The next such book presumably will mention Dejan Lazić, a Croatian-born pianist whose 2010 recital at the Kennedy Center was the subject of a largely negative review by The Washington Post’s Anne Midgette:

http://www.washingtonpost.com/wp-dyn/content/article/2010/12/05/AR2010120503272.html

In September, Lazić wrote to The Post, asking that the review be removed from its online archives. The review, which the pianist described as “simply over the top in sheer negativity and toxicity” and “in my opinion defamatory,” is one of the top entries shown after a Google search of his name, Lazić wrote:

http://www.dejanlazic.com/

Midgette’s response:

http://www.washingtonpost.com/news/style/wp/2014/11/04/laffaire-lazic-a-pianist-and-reviewer-face-off/

Especially striking is the pianist’s justification of his request by citing the “right to be forgotten” law enacted last year in the European Union countries. This may the first case of a professional performer asserting this right. (Be careful what you wish for.)

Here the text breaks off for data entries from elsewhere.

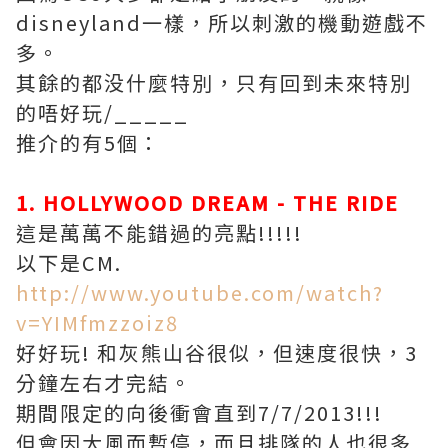
disneyland一樣，所以刺激的機動遊戲不
多。
其餘的都没什麼特別，只有回到未來特別
的唔好玩/_____
推介的有5個：
1. HOLLYWOOD DREAM - THE RIDE
這是萬萬不能錯過的亮點!!!!!
以下是CM.
http://www.youtube.com/watch?
v=YIMfmzzoiz8
好好玩! 和灰熊山谷很似，但速度很快，3
分鐘左右才完結。
期間限定的向後衝會直到7/7/2013!!!
但會因大風而暫停，而且排隊的人也很多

Lazić doesn’t bolster his case by citing the infamous review of Tchaikovsky’s Violin Concerto by the Viennese critic Eduard Hanslick, excoriating the piece as music that “stinks to the ear.” Pungent as Hanslick’s assessment was, the Tchaikovsky concerto survived and continues to thrive.

Google search results for “Dejan Lazić,” as of this date: (1) “Pianist Dejan Lazić Defends His Takedown Request By Pointing Out That The WaPo Reviewer Is Really Mean” (www.techdirt.com) and other “in the news” citations; (2) Lazić’s website, whose home page leads with his letter to The Post; (3) Midgette’s 2010 review.

In a search of “Dejan Lazić” on the Bing search engine, the Midgette review is not on the first page. One of the top results, though, is an article by Jay Gabler on the Minnesota Public Radio website titled “Why does pianist Dejan Lazić want to be forgotten?”